Нелюбушка - страница 16



— Пошто тебе костолом этот, барышня? Он тверезый раз бывает в году, от всех хворей одно предлагает. Это если сам не вылакал, кобылу ему под бок. Живот тянет? То пустое, — она перестала размахивать руками, сложила их на груди, потом задумчиво почесала голову. — Я так почитай двадцаток скинула, так и не доносила ни одного. А Фекла тебе даст, ежели что, какое снадобье. 

Она развернулась и браво зашагала по тропинке, я прислушалась к ощущениям — боль вроде стала тише, нужно попробовать дойти, а там если не Фекла, то доктор. Какой был он ни был запойный, но он ведь мне уже помог?

Разум разумом, здравый смысл здравым смыслом, но я хочу родить малыша. Я могу не пережить роды, оставить Аннушку сиротой, я нищенка без крыши над головой, мне нечего есть, дети мои с клеймом незаконнорожденных, и это точно еще не все дерьмо, в котором я сижу по самую шею по милости Любови номер один. Чем она думала, сбегая из дома непонятно с кем неясно куда? Сердцем, сказали бы романтичные дамы, и вот итог. Нет головы — пиши пропало.

Подъем на холмик дался тяжело, тропинка тянулась бесконечно. Боль в животе появлялась и затихала, я ставила себе десятки диагнозов, толком не зная, насколько они на моем сроке вероятны. Отслойка плаценты, несовпадение резус-факторов, тонус матки, вирусы? Диагност из меня никакой, из доктора тоже, что паршиво, но справился раз — справится и другой.

— Придем к Фекле, беги живо за доктором, — приказала я Агапке хриплым не то криком, не то стоном. — Он уже мне помог, когда я лежала в доме. И не перечь, иначе я сама тебя высеку.

— Да хоть всю вдоль да поперек излупи, барышня, — покорно согласилась Агапка, — что мне, старухе, будет-то… Только не дохтур тебе помог. А то не знаешь?

— Нет, — выдохнула я, наконец поднявшись на пригорочек, и Агапка резко развернулась, вытаращилась на меня.

Губы ее вытянулись в тонкую линию и почти исчезли, глаза превратились в две зловещие щелочки. Я, ошалев от такого преображения, глянула на Аннушку — она была совсем утомленной, но терпела, бедный мой маленький стоик, — и снова перевела взгляд на Агапку. Реакция ее меня здорово встревожила, но она наконец отмерла, покачала головой, махнула рукой.

— А раз не знаешь, то и нечего тебе знать, — проговорила она с непонятной мне неприязнью. — Меньше знаешь, лучше будешь спать…

Она повернулась и быстро пошла вперед, забавно косолапя, я посмотрела ей вслед и выкинула из головы бабьи бредни. Ожидать чего угодно можно не только от темных крестьян, но и от относительно образованного класса, и хорошо, что еще никто не плюнул мне в лицо, чтобы скорее зажила губа.

— Ты устала, солнышко? — с трудом, потому что давала о себе знать боль в животе, я присела на корточки перед Анной. Я разрывалась между ребенком уже рожденным и еще не рожденным и как-то подспудно понимала, что так теперь будет всегда. — Милая, мама взяла бы тебя на ручки, но… у тебя скоро появится братик или сестричка, поэтому я не могу тебя взять.
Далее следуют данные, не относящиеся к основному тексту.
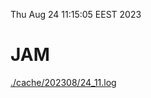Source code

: Thu Aug 24 11:15:05 EEST 2023
# JAM
<a href='./cache/202308/24_11.log'>./cache/202308/24_11.log</a>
На какой тонкий лед я ступила — ревность детей к еще не появившимся на свет братьям и сестрам общеизвестна, неуправляема и очень болезненна для всех причастных сторон.

— Ты больше не будешь брать меня на ручки?

— Обязательно буду, счастье мое. Пойдем? — я поднялась, сдерживая слезы, взяла Аннушку за руку, легонько потянула за собой. — Я не стану меньше тебя любить. Матери так устроены, что их любви всегда хватает на всех.